Omics data come in different forms: gene expression, methylation, copy number, protein measurements and more.
'NCutYX' allows clustering of variables, of samples, and both variables and samples (biclustering),
while incorporating the dependencies across multiple types of Omics data.
(SJ Teran Hidalgo et al (2017),
The NCutYX package includes functions for clustering genomic data using graph theory. Each function in this package is a variation on the NCut measure used to cluster vertices in a graph. The running theme is to use data sets from different sources and types to improve the clustering results.
The Normalized Cut (NCut) clusters the columns of Y into K groups using the NCut graph measure. Builds a similarity matrix for the columns of Y and clusters them into K groups based on the NCut graph measure. Correlation, Euclidean and Gaussian distances can be used to construct the similarity matrix. The NCut measure is minimized using the cross entropy method, a Monte Carlo optimization technique.
The Assisted NCut (ANcut) clusters the columns of a data set Y into K groups with the help of an external data set X, which is associated linearly with Y.
This example shows how to use the muncut function. MuNCut clusters the columns of data from 3 different sources. It clusters the columns of Z, Y and X into K clusters by representing each data type as one network layer. It represents the Z layer depending on Y, and the Y layer depending on X. Elastic net can be used before the clustering procedure by using the predictions of Z and Y instead of the actual values to improve the cluster results. The function muncut will output K clusters of columns of Z, Y and X.

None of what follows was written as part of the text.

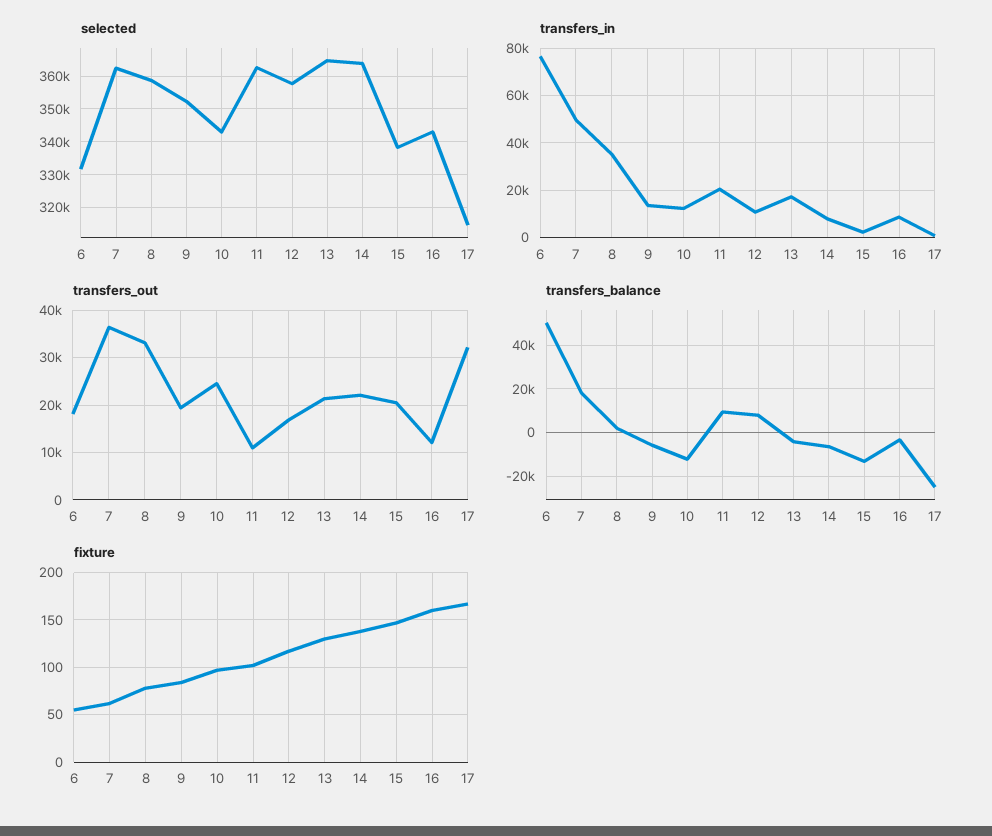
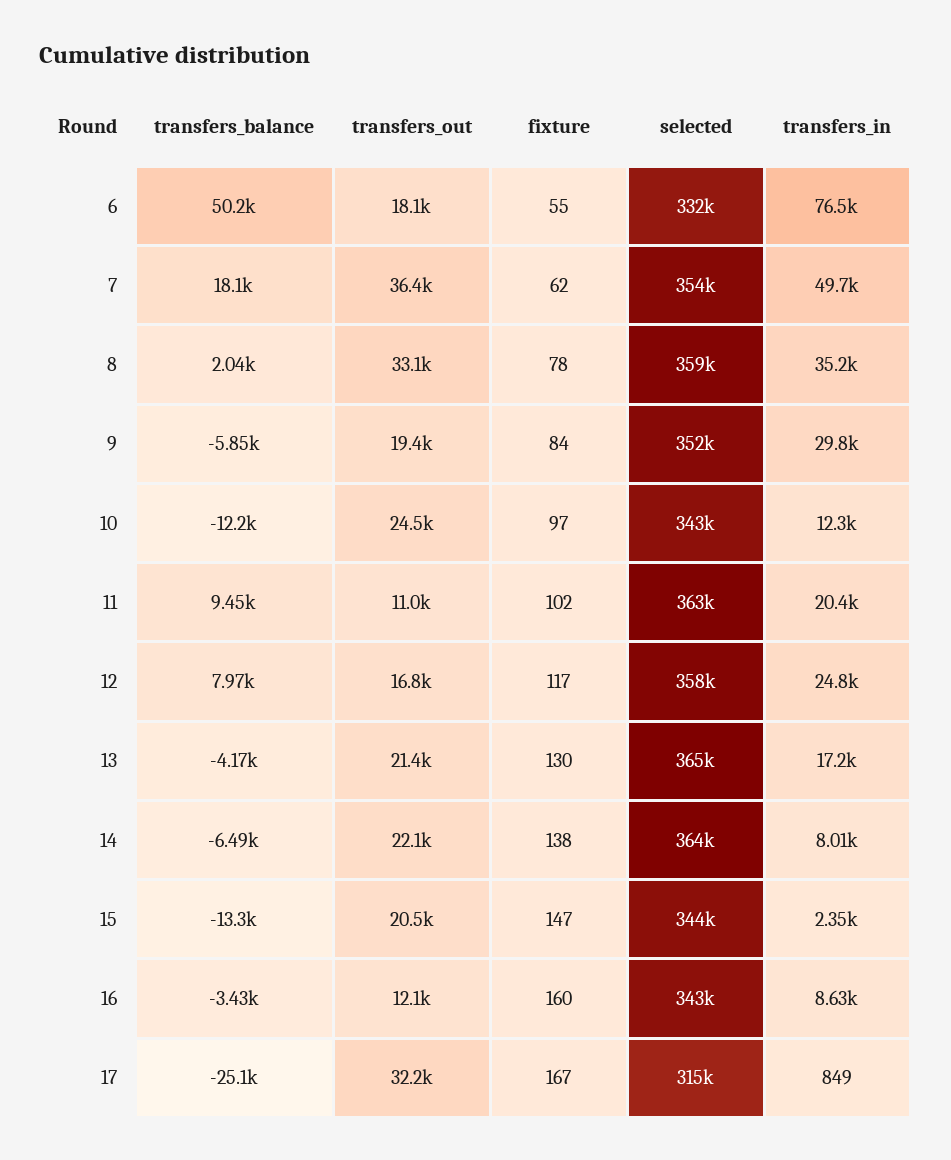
selected, 7: 362000 -> 354000
selected, 15: 338000 -> 344000
transfers_in, 9: 15000 -> 29800
transfers_in, 12: 10000 -> 24800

The Penalized Weighted NCut (PWNCut) clusters the columns of X into K clusters by giving a weighted cluster membership while shrinking weights towards each other.
The Multilayer Biclustering NCut (MLBNCut) clusters the columns and the rows simultaneously of data from 3 different sources. It clusters the columns of Z,Y and X into K clusters and the samples into R clusters by representing each data type as one network layer. It represents the Z layer depending on Y, and the Y layer depending on X. This function will output K clusters of columns of Z, Y and X and R clusters of the samples.
The Assisted Weighted NCut builds the similarity matrices for the rows of X and an assisted dataset Z. Clusters them into K groups while conducting feature selection based on the AWNCut method.